DIRECTIVE 1: According to the passage on Quaker business practice, how many sets of parents would the $5,000 pilot project help?
DIRECTIVE 2: Continue the passage on Quaker business practice from the point where it ends.

DOCUMENT EXCERPT:
But in any good working relationship, as in every good marriage, there are conflicts and tensions. What I cherish most about my friend and clerk is that she will stay in the game, even if my American nature gets more earnest and enthusiastic and emotional than her English sense is accustomed to. She will prod and question and finally get to the heart of it all.
And over a long lunch, there it was, the heart of the issue: Is Quaker business practice important in itself? In a complex situation, with boardmembers from four coutnries, and a staff in Moscow, and a part-time volunteer line manager (me), how will we go about making decisions? The stakes are high—for only $5,000 for example, we can fully fund a pilot project to help 15 sets of parents who have termporarily lost custody of their children. These 15 families would receive psychological, educational, even legal help to see if they could regain their children and the children’s trust. Mostly the other option isn’t foster care: it’s orphanages, and then an adulthood of discrimination from being raised in an orphanage. The future for thse 15 families is bleak, unless we find can the $5,000.

Saved entries:
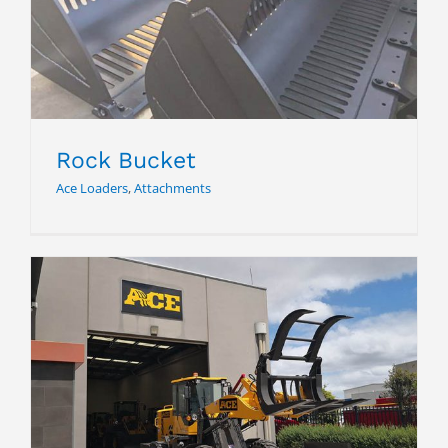
Rock Bucket
Rock Bucket
Ace Loaders
,
Attachments
Grab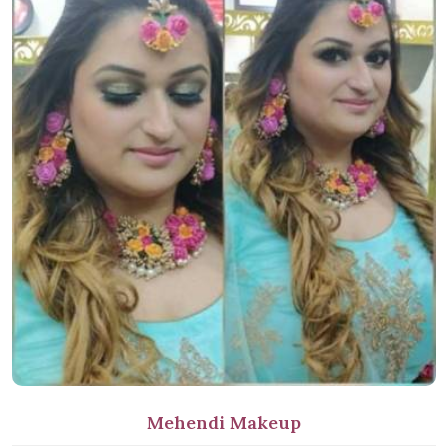
Mehendi Makeup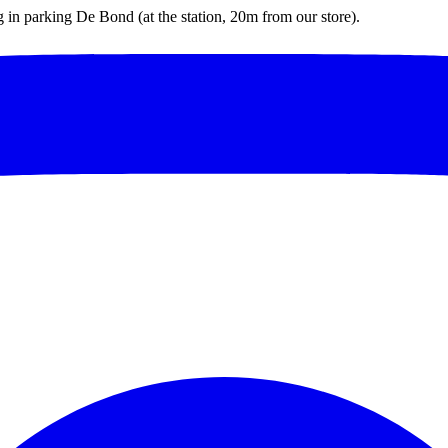
ng in parking De Bond (at the station, 20m from our store).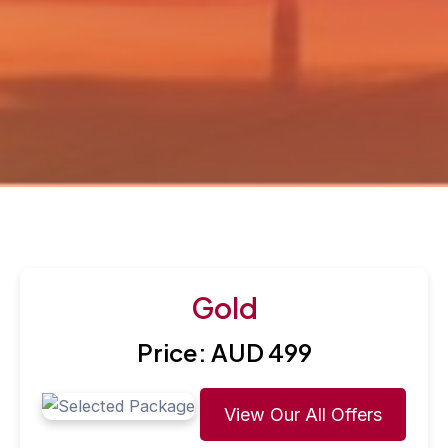
Gold
Price: AUD 499
View Our All Offers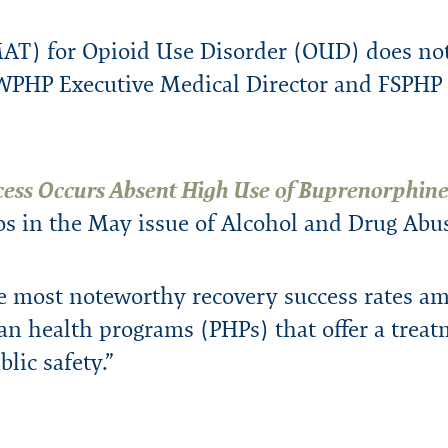
urces
ters
ity
Speaking Engagement Request
rts
Consultants
FAQs
Research & Studies
WPHP ADA Grievance Procedure
AT) for Opioid Use Disorder (OUD) does not
Media Request
PHP Executive Medical Director and FSPHP P
Legal
Careers
cess Occurs Absent High Use of Buprenorphin
nos in the May issue of Alcohol and Drug Abu
e most noteworthy recovery success rates am
an health programs (PHPs) that offer a treat
blic safety.”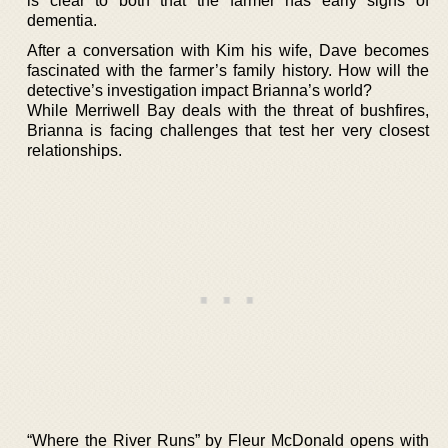
is clear to both that the farmer has early signs of
dementia.
After a conversation with Kim his wife, Dave becomes
fascinated with the farmer’s family history. How will the
detective’s investigation impact Brianna’s world?
While Merriwell Bay deals with the threat of bushfires,
Brianna is facing challenges that test her very closest
relationships.
“Where the River Runs” by Fleur McDonald opens with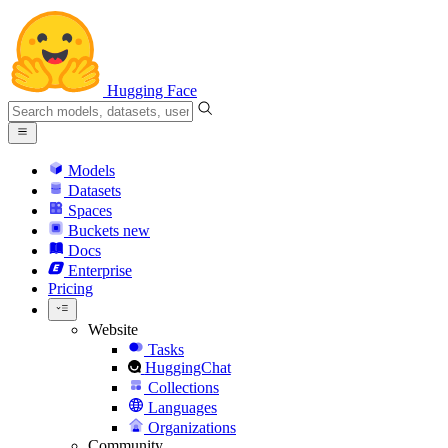
Hugging Face
Models
Datasets
Spaces
Buckets
new
Docs
Enterprise
Pricing
Website
Tasks
HuggingChat
Collections
Languages
Organizations
Community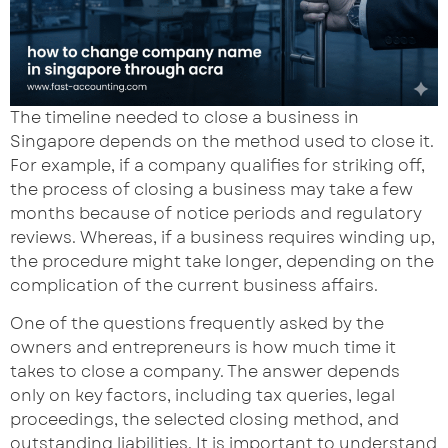
The timeline needed to close a business in
Singapore depends on the method used to close it.
For example, if a company qualifies for striking off,
the process of closing a business may take a few
months because of notice periods and regulatory
reviews. Whereas, if a business requires winding up,
the procedure might take longer, depending on the
complication of the current business affairs.
One of the questions frequently asked by the
owners and entrepreneurs is how much time it
takes to close a company. The answer depends
only on key factors, including tax queries, legal
proceedings, the selected closing method, and
outstanding liabilities. It is important to understand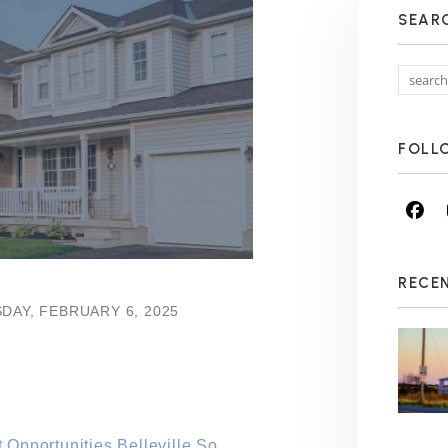
SEAR
FOLL
Fa
RECE
DAY, FEBRUARY 6, 2025
Opportunities Belleville So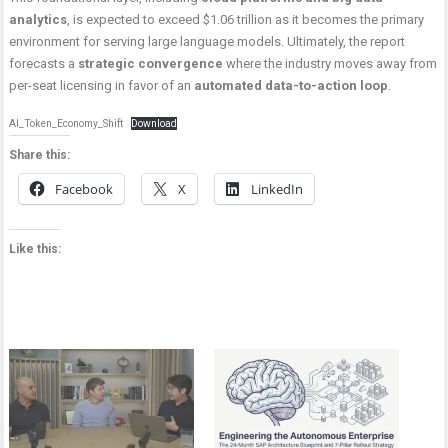
analytics
, is expected to exceed $1.06 trillion as it becomes the primary
environment for serving large language models. Ultimately, the report
forecasts a
strategic convergence
where the industry moves away from
per-seat licensing in favor of an
automated data-to-action loop
.
AI_Token_Economy_Shift
Download
Share this:
Facebook
X
LinkedIn
Like this:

RESPONSE AREA 1: It would help 15 sets of parents who have temporarily lost custody of their children.

RESPONSE AREA 2:
I had advocated over lunch for the staff in Moscow having more latitude in every-day decisions, leaving the board time and energy for policy and fundraising and being a “panel of experts.” But I don’t think that is the essence of the discussion. I stick to results like a child’s tongue on a flagpole in winter; she relishes the process of getting to the decision. I’m not sure I want to talk her out of it, though; her attentiveness to process gets us through a long agenda each year. Perhaps it is one reason why we work so well together.
But I do yearn to hear the Holy Spirit speak in this group, facing so many challenges that could affect people’s lives forever. I ache to search to the bottom of our souls and find the creative spark that the Holy Spirit has struck in us. If Quaker process gets us there, then it is well and good. But what if it stands in our way? What if we are so concerned that we do it RIGHT, that we do not hear the whisper of the Holy Spirit? What if the Spirit choose to speak through someone who is not behaving at all well? Would we catch it? I don’t have an answer. I only yearn.